As I’ve pointed out before, we know this is caused by gender, it’s not just some sort of correlation caused by confounding factors, since there aren’t any. What’s interesting is how it is that women come to be paid less. You could imagine a range of direct mechanisms:
- slower promotion
- lower pay at the same grade
- less likely to be head of department/school
- more likely to be at institutions where pay is lower
- more likely to be in fields where pay is lower
And you could imagine possible factors leading into these
- lower research ability
- lower average age, because of past discrimination
- interested in putting more effort into teaching or into service
- pushed into putting more effort into teaching or into service
- interested in putting more effort into childcare
- pushed into putting more effort into childcare
- discrimination in salary assignments
- discrimination in promotion
and so on.
While many people have more or less informed opinions about these mechanisms, it’s often hard to get good data. The research (by Associate Professors Ann Brower and Alex James of the University of Canterbury) takes advantage of the 2018 PBRF evaluations of NZ academics. These evaluations were based on research portfolios selected to show the best research from each person (quality rather than quantity) and were evaluated by panels of NZ and overseas experts in each field.
In this paper, Brower and James got access to PBRF ratings and salary data for NZ academics, and so could look at whether women of similar age with similar PBRF scores had similar pay. As will surely astonish you, they didn’t. In particular, it appears that women are less likely to be promoted to Associate Professor and Professor, with similar PBRF ratings, that men are. Differences in age distribution and research performance explain about half the gender pay gap; the other half remains.
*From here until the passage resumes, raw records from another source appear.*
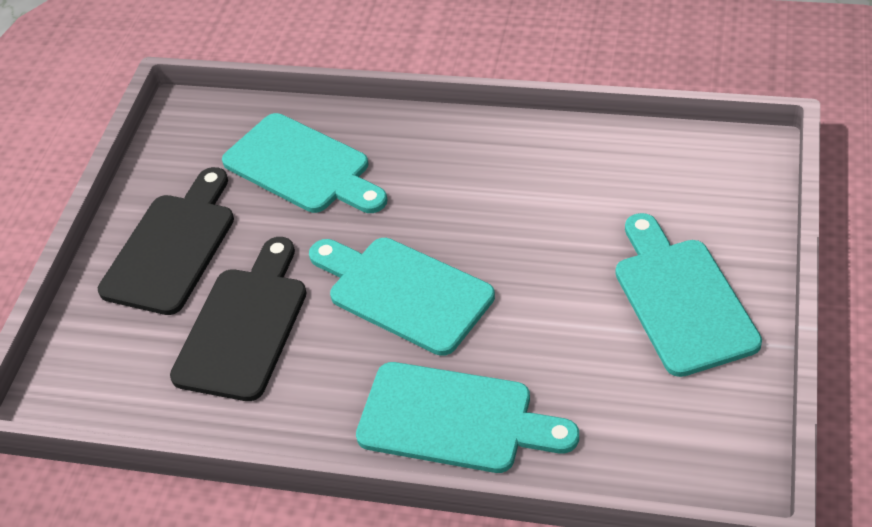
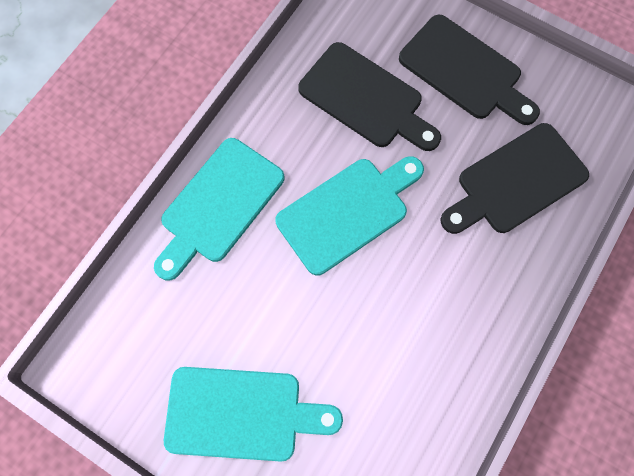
camera: 105 degrees right, 25 degrees up
(302, 167) = (516, 181): turquoise cutting board -> black cutting board

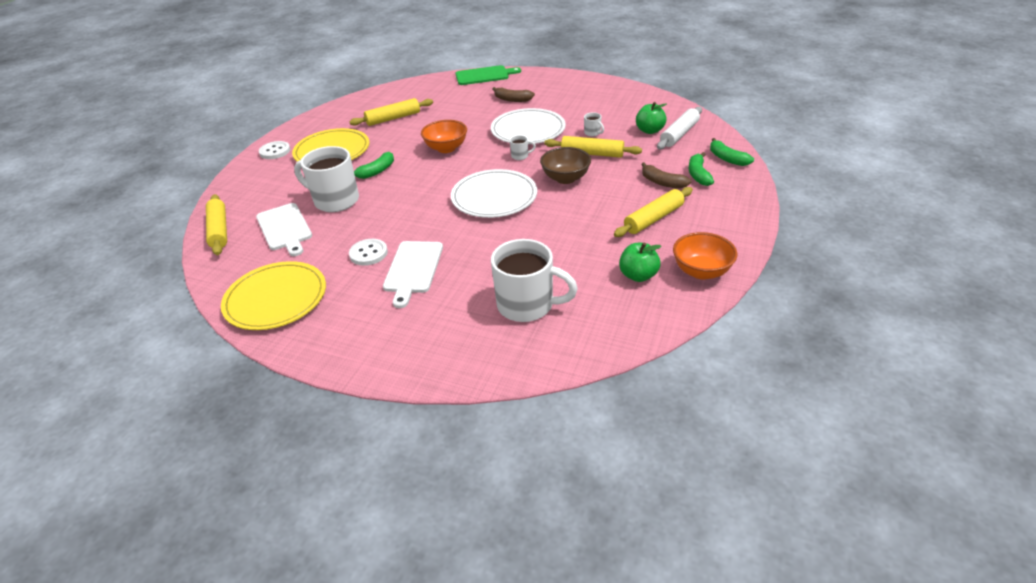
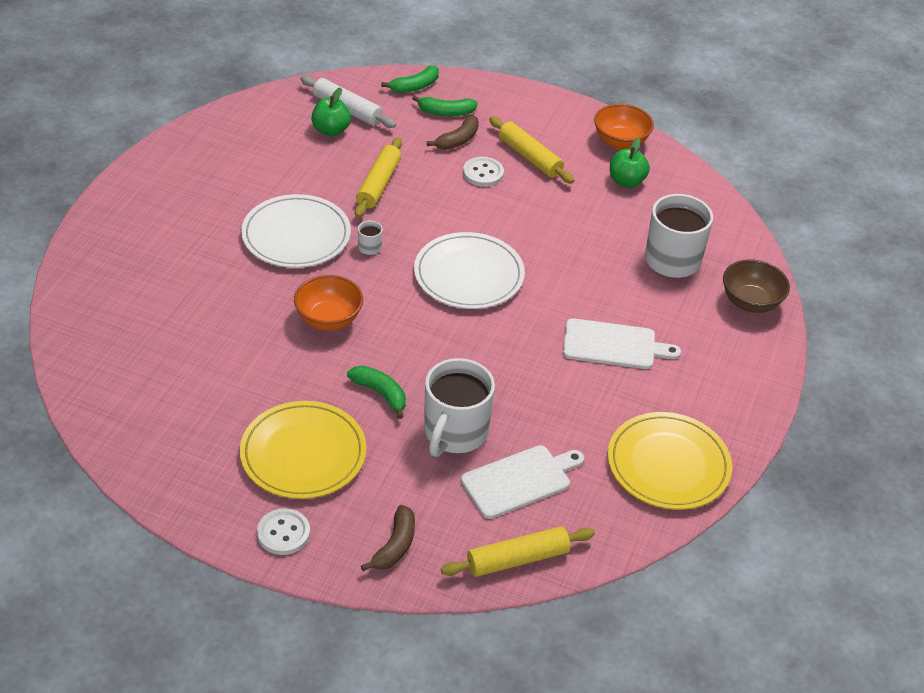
camera: 95 degrees left, 5 degrees up
(368, 253) = (581, 386): white button -> white button (483, 173)
(393, 118) = (207, 384): yellow rolling pin -> none
(484, 75) = (78, 274): green cutting board -> none
(512, 99) = (188, 246): brown banana -> brown banana (395, 546)
(565, 178) = (435, 212): brown bowl -> brown bowl (750, 302)
(592, 133) = (323, 178): white mug -> none

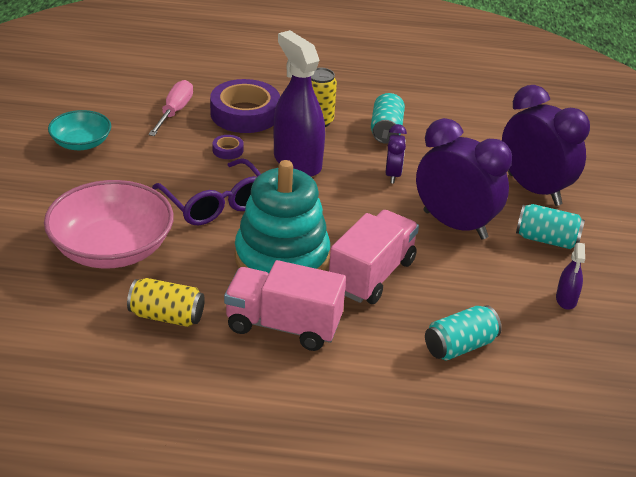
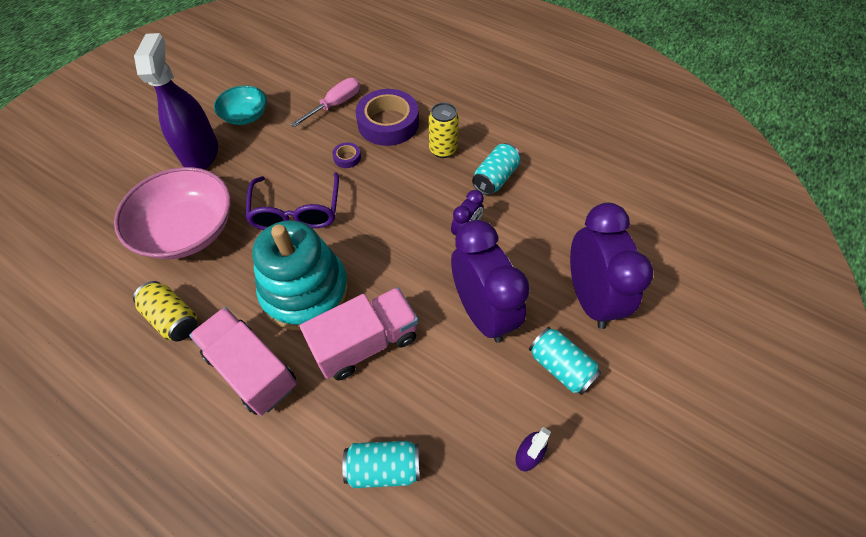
camera: 30 degrees right, 20 degrees up
(297, 162) = (394, 189): purple spray bottle -> purple spray bottle (200, 153)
The big limitation of any analysis of this sort is the quality of the performance data. If performance is measured poorly, then even if it really does completely explain the outcomes, it will look as if there’s a unexplained gap. The point of this paper is that PBRF is quite a good measurement of research performance: assessed by scientists in each field, by panels convened with at least some attention to gender representation, using individual, up-to-date information. If you believed that PBRF was pretty random and unreliable, you wouldn’t be impressed by these analyses: if PBRF scores don’t describe research performance well, they can’t explain its effect on pay and promotion well.
There could be bias in the other direction, too. Suppose PBRF were biased in favour of men, and promotions were biased in favour of men in exactly the same way. Adjusting for PBRF would then completely reproduce the bias in promotion, and make it look as if pay was completely fair.
Now, I’m potentially biased, since I was on a PBRF panel in 2013 (and since I got a good PBRF score), but I think PBRF is a fairly good assessment. I think the true residual pay gap could easily be quite a bit smaller or larger than this analysis estimates, but it’s as good as you’re likely to be able to do, and it certainly does not support the view that the pay gap is zero.